• **Assignment**: The records are given next. Repeat each one exactly.

• **Task material**:
#####
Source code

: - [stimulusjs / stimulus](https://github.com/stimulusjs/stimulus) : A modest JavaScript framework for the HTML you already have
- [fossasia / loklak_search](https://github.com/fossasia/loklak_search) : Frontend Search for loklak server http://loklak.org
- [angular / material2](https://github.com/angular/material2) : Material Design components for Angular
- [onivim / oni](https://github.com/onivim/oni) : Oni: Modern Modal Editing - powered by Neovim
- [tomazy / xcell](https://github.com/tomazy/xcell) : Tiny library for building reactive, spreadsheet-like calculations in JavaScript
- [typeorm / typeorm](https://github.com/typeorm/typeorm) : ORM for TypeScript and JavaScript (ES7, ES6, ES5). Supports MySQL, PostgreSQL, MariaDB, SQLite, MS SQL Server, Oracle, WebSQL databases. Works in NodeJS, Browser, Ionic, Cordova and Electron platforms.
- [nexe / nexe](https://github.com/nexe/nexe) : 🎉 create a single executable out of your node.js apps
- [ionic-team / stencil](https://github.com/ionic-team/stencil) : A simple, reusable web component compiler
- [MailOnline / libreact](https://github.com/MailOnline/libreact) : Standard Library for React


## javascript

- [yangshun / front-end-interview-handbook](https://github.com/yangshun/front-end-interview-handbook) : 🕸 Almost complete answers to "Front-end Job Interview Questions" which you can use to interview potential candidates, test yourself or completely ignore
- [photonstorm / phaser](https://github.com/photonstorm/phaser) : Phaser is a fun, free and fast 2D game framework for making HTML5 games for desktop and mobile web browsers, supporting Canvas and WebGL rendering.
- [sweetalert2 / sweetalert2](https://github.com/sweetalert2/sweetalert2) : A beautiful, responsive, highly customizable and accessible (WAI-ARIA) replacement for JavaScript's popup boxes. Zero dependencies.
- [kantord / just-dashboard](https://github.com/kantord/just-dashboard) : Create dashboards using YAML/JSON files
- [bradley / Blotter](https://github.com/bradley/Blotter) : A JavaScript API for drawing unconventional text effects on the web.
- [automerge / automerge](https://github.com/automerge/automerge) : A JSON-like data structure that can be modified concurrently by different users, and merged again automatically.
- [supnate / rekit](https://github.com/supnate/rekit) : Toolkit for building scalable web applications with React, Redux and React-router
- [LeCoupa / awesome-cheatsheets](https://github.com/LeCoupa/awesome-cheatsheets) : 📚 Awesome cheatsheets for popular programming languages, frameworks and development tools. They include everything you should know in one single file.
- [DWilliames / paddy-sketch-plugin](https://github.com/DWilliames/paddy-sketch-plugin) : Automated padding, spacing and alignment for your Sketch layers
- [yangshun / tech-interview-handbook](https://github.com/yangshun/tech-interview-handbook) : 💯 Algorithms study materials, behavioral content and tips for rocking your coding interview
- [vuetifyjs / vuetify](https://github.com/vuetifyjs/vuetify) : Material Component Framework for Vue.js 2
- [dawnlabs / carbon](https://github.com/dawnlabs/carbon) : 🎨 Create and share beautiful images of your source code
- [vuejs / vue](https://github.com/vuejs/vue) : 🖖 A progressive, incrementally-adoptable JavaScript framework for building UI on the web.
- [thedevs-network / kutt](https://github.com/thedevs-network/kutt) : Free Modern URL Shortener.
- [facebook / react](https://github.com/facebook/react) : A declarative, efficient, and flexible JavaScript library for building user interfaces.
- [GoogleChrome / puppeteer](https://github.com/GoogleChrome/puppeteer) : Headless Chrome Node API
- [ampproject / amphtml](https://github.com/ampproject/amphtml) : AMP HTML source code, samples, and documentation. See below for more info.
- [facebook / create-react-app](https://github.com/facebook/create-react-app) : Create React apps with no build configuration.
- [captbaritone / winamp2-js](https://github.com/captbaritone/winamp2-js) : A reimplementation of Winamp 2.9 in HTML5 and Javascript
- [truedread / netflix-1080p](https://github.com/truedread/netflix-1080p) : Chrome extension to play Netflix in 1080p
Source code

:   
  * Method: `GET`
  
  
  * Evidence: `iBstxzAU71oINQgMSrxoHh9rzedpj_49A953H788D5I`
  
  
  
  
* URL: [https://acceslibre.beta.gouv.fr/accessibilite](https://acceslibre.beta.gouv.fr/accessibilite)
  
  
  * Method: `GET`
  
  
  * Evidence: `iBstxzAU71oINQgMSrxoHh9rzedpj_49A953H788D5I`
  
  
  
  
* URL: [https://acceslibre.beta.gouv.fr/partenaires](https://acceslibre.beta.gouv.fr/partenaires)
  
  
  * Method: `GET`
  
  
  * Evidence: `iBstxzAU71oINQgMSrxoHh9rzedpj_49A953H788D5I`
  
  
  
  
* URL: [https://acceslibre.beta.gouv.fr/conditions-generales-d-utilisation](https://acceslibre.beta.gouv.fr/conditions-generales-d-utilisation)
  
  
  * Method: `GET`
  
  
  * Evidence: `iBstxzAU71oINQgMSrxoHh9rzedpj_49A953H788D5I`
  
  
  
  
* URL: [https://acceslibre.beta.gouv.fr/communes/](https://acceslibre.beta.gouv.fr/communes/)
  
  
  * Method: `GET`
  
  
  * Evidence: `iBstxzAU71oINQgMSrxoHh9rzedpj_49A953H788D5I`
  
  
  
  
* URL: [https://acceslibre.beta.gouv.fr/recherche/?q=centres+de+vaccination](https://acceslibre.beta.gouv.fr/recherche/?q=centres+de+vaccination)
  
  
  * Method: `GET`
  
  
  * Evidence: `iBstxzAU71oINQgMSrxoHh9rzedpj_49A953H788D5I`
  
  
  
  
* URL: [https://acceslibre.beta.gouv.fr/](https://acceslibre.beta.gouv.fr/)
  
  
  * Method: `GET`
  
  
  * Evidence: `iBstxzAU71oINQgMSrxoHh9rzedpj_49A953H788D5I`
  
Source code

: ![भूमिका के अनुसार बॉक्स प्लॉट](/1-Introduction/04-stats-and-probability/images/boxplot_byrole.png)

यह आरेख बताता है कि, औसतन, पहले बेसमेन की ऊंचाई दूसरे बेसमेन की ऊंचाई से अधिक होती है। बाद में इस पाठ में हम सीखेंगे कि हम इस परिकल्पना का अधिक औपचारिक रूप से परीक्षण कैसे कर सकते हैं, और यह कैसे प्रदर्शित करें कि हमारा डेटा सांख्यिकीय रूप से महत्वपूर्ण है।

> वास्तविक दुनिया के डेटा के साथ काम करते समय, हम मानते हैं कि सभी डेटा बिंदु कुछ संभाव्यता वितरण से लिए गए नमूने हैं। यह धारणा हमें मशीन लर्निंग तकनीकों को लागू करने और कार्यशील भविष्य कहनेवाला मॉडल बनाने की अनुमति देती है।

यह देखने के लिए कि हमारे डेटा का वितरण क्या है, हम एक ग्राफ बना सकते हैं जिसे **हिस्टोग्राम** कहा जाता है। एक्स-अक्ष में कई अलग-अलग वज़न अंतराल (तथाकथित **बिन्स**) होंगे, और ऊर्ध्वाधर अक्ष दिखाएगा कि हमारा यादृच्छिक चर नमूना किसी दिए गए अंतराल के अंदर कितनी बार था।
#####
• **Written answer**:
Source code

: - [stimulusjs / stimulus](https://github.com/stimulusjs/stimulus) : A modest JavaScript framework for the HTML you already have
- [fossasia / loklak_search](https://github.com/fossasia/loklak_search) : Frontend Search for loklak server http://loklak.org
- [angular / material2](https://github.com/angular/material2) : Material Design components for Angular
- [onivim / oni](https://github.com/onivim/oni) : Oni: Modern Modal Editing - powered by Neovim
- [tomazy / xcell](https://github.com/tomazy/xcell) : Tiny library for building reactive, spreadsheet-like calculations in JavaScript
- [typeorm / typeorm](https://github.com/typeorm/typeorm) : ORM for TypeScript and JavaScript (ES7, ES6, ES5). Supports MySQL, PostgreSQL, MariaDB, SQLite, MS SQL Server, Oracle, WebSQL databases. Works in NodeJS, Browser, Ionic, Cordova and Electron platforms.
- [nexe / nexe](https://github.com/nexe/nexe) : 🎉 create a single executable out of your node.js apps
- [ionic-team / stencil](https://github.com/ionic-team/stencil) : A simple, reusable web component compiler
- [MailOnline / libreact](https://github.com/MailOnline/libreact) : Standard Library for React


## javascript

- [yangshun / front-end-interview-handbook](https://github.com/yangshun/front-end-interview-handbook) : 🕸 Almost complete answers to "Front-end Job Interview Questions" which you can use to interview potential candidates, test yourself or completely ignore
- [photonstorm / phaser](https://github.com/photonstorm/phaser) : Phaser is a fun, free and fast 2D game framework for making HTML5 games for desktop and mobile web browsers, supporting Canvas and WebGL rendering.
- [sweetalert2 / sweetalert2](https://github.com/sweetalert2/sweetalert2) : A beautiful, responsive, highly customizable and accessible (WAI-ARIA) replacement for JavaScript's popup boxes. Zero dependencies.
- [kantord / just-dashboard](https://github.com/kantord/just-dashboard) : Create dashboards using YAML/JSON files
- [bradley / Blotter](https://github.com/bradley/Blotter) : A JavaScript API for drawing unconventional text effects on the web.
- [automerge / automerge](https://github.com/automerge/automerge) : A JSON-like data structure that can be modified concurrently by different users, and merged again automatically.
- [supnate / rekit](https://github.com/supnate/rekit) : Toolkit for building scalable web applications with React, Redux and React-router
- [LeCoupa / awesome-cheatsheets](https://github.com/LeCoupa/awesome-cheatsheets) : 📚 Awesome cheatsheets for popular programming languages, frameworks and development tools. They include everything you should know in one single file.
- [DWilliames / paddy-sketch-plugin](https://github.com/DWilliames/paddy-sketch-plugin) : Automated padding, spacing and alignment for your Sketch layers
- [yangshun / tech-interview-handbook](https://github.com/yangshun/tech-interview-handbook) : 💯 Algorithms study materials, behavioral content and tips for rocking your coding interview
- [vuetifyjs / vuetify](https://github.com/vuetifyjs/vuetify) : Material Component Framework for Vue.js 2
- [dawnlabs / carbon](https://github.com/dawnlabs/carbon) : 🎨 Create and share beautiful images of your source code
- [vuejs / vue](https://github.com/vuejs/vue) : 🖖 A progressive, incrementally-adoptable JavaScript framework for building UI on the web.
- [thedevs-network / kutt](https://github.com/thedevs-network/kutt) : Free Modern URL Shortener.
- [facebook / react](https://github.com/facebook/react) : A declarative, efficient, and flexible JavaScript library for building user interfaces.
- [GoogleChrome / puppeteer](https://github.com/GoogleChrome/puppeteer) : Headless Chrome Node API
- [ampproject / amphtml](https://github.com/ampproject/amphtml) : AMP HTML source code, samples, and documentation. See below for more info.
- [facebook / create-react-app](https://github.com/facebook/create-react-app) : Create React apps with no build configuration.
- [captbaritone / winamp2-js](https://github.com/captbaritone/winamp2-js) : A reimplementation of Winamp 2.9 in HTML5 and Javascript
- [truedread / netflix-1080p](https://github.com/truedread/netflix-1080p) : Chrome extension to play Netflix in 1080p
Source code

:   
  * Method: `GET`
  
  
  * Evidence: `iBstxzAU71oINQgMSrxoHh9rzedpj_49A953H788D5I`
  
  
  
  
* URL: [https://acceslibre.beta.gouv.fr/accessibilite](https://acceslibre.beta.gouv.fr/accessibilite)
  
  
  * Method: `GET`
  
  
  * Evidence: `iBstxzAU71oINQgMSrxoHh9rzedpj_49A953H788D5I`
  
  
  
  
* URL: [https://acceslibre.beta.gouv.fr/partenaires](https://acceslibre.beta.gouv.fr/partenaires)
  
  
  * Method: `GET`
  
  
  * Evidence: `iBstxzAU71oINQgMSrxoHh9rzedpj_49A953H788D5I`
  
  
  
  
* URL: [https://acceslibre.beta.gouv.fr/conditions-generales-d-utilisation](https://acceslibre.beta.gouv.fr/conditions-generales-d-utilisation)
  
  
  * Method: `GET`
  
  
  * Evidence: `iBstxzAU71oINQgMSrxoHh9rzedpj_49A953H788D5I`
  
  
  
  
* URL: [https://acceslibre.beta.gouv.fr/communes/](https://acceslibre.beta.gouv.fr/communes/)
  
  
  * Method: `GET`
  
  
  * Evidence: `iBstxzAU71oINQgMSrxoHh9rzedpj_49A953H788D5I`
  
  
  
  
* URL: [https://acceslibre.beta.gouv.fr/recherche/?q=centres+de+vaccination](https://acceslibre.beta.gouv.fr/recherche/?q=centres+de+vaccination)
  
  
  * Method: `GET`
  
  
  * Evidence: `iBstxzAU71oINQgMSrxoHh9rzedpj_49A953H788D5I`
  
  
  
  
* URL: [https://acceslibre.beta.gouv.fr/](https://acceslibre.beta.gouv.fr/)
  
  
  * Method: `GET`
  
  
  * Evidence: `iBstxzAU71oINQgMSrxoHh9rzedpj_49A953H788D5I`
  
Source code

: ![भूमिका के अनुसार बॉक्स प्लॉट](/1-Introduction/04-stats-and-probability/images/boxplot_byrole.png)

यह आरेख बताता है कि, औसतन, पहले बेसमेन की ऊंचाई दूसरे बेसमेन की ऊंचाई से अधिक होती है। बाद में इस पाठ में हम सीखेंगे कि हम इस परिकल्पना का अधिक औपचारिक रूप से परीक्षण कैसे कर सकते हैं, और यह कैसे प्रदर्शित करें कि हमारा डेटा सांख्यिकीय रूप से महत्वपूर्ण है।

> वास्तविक दुनिया के डेटा के साथ काम करते समय, हम मानते हैं कि सभी डेटा बिंदु कुछ संभाव्यता वितरण से लिए गए नमूने हैं। यह धारणा हमें मशीन लर्निंग तकनीकों को लागू करने और कार्यशील भविष्य कहनेवाला मॉडल बनाने की अनुमति देती है।

यह देखने के लिए कि हमारे डेटा का वितरण क्या है, हम एक ग्राफ बना सकते हैं जिसे **हिस्टोग्राम** कहा जाता है। एक्स-अक्ष में कई अलग-अलग वज़न अंतराल (तथाकथित **बिन्स**) होंगे, और ऊर्ध्वाधर अक्ष दिखाएगा कि हमारा यादृच्छिक चर नमूना किसी दिए गए अंतराल के अंदर कितनी बार था।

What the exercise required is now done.